13 Maggio 2025 Miriam Gualandi 2 minuti di lettura
Per quanto ancora Ursula von der Leyen riuscirà a schivare le proprie responsabilità nel’affaire Pfizergate, cioè lo scambio di sms tra lei e il Ceo della casa farmaceutica per la negoziazione di uno dei più onerosi contratti per i vaccini anti covid?
Il ricorso
Mercoledì 14 maggio potrebbe essere il giorno del giudizio: la Corte di Giustizia Ue dovrà pronunciarsi sull’operato di Von der Leyen, attualmente al suo secondo mandato, sulla base del ricorso presentato dal New York Times a maggio del 2021, che aveva richiesto di visionare gli sms e a cui era stato risposto un generico “non ci sono più”.
Come è possibile che un atto pubblico sia stato portato avanti via sms e che questo sia scomparso nell’etere?
Von der Leyen non perde il vizio
Un comportamento non nuovo per la nostra Ursula, che già ai tempi in cui era Ministro della Difesa in Germania è stata accusata di aver chiuso contratti ricchissimi con società di consulenza esterne senza passare per le previste gare d’appalto.
Anche in quel caso i messaggi scambiati dai cellulari di servizio erano scomparsi e anche all’epoca le ripercussioni erano state irrilevanti.
L’accusa
Adesso l’accusa è di violazione delle regole sulla trasparenza da parte della Commissione europea, che non avrebbe considerato “significativi” i messaggi.
Le norme interne, infatti, prevedono la conservazione solo dei messaggi che hanno un valore politico e amministrativo. Un valore che però quegli sms avevano eccome, se sono serviti a garantire l’esborso di vari miliardi di euro da parte degli Stati membri.
Cosa succederà?
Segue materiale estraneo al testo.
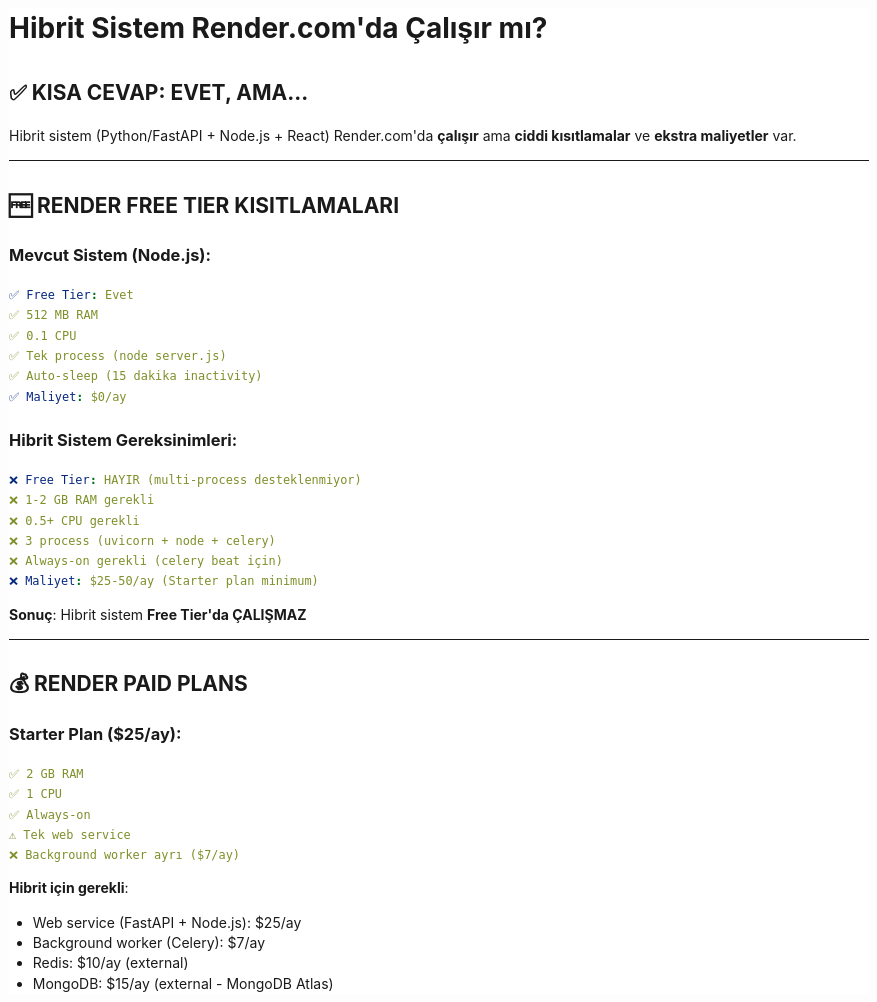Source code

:# Hibrit Sistem Render.com'da Çalışır mı?

## ✅ KISA CEVAP: EVET, AMA...

Hibrit sistem (Python/FastAPI + Node.js + React) Render.com'da **çalışır** ama **ciddi kısıtlamalar** ve **ekstra maliyetler** var.

---

## 🆓 RENDER FREE TIER KISITLAMALARI

### Mevcut Sistem (Node.js):
```yaml
✅ Free Tier: Evet
✅ 512 MB RAM
✅ 0.1 CPU
✅ Tek process (node server.js)
✅ Auto-sleep (15 dakika inactivity)
✅ Maliyet: $0/ay
```

### Hibrit Sistem Gereksinimleri:
```yaml
❌ Free Tier: HAYIR (multi-process desteklenmiyor)
❌ 1-2 GB RAM gerekli
❌ 0.5+ CPU gerekli
❌ 3 process (uvicorn + node + celery)
❌ Always-on gerekli (celery beat için)
❌ Maliyet: $25-50/ay (Starter plan minimum)
```

**Sonuç**: Hibrit sistem **Free Tier'da ÇALIŞMAZ**

---

## 💰 RENDER PAID PLANS

### Starter Plan ($25/ay):
```yaml
✅ 2 GB RAM
✅ 1 CPU
✅ Always-on
⚠️ Tek web service
❌ Background worker ayrı ($7/ay)
```

**Hibrit için gerekli**:
- Web service (FastAPI + Node.js): $25/ay
- Background worker (Celery): $7/ay
- Redis: $10/ay (external)
- MongoDB: $15/ay (external - MongoDB Atlas)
È probabile che la Commissione venga condannata alle spese legali e che la Von der Leyen ne esca, dal punto di vista legale, più o meno pulita.
Politicamente, invece, potrebbe perdere ancora di più la propria credibilità e forse dare maggior forza a quella corrente che, all’interno dei palazzi dell’Unione Europea ne chiede le dimissioni.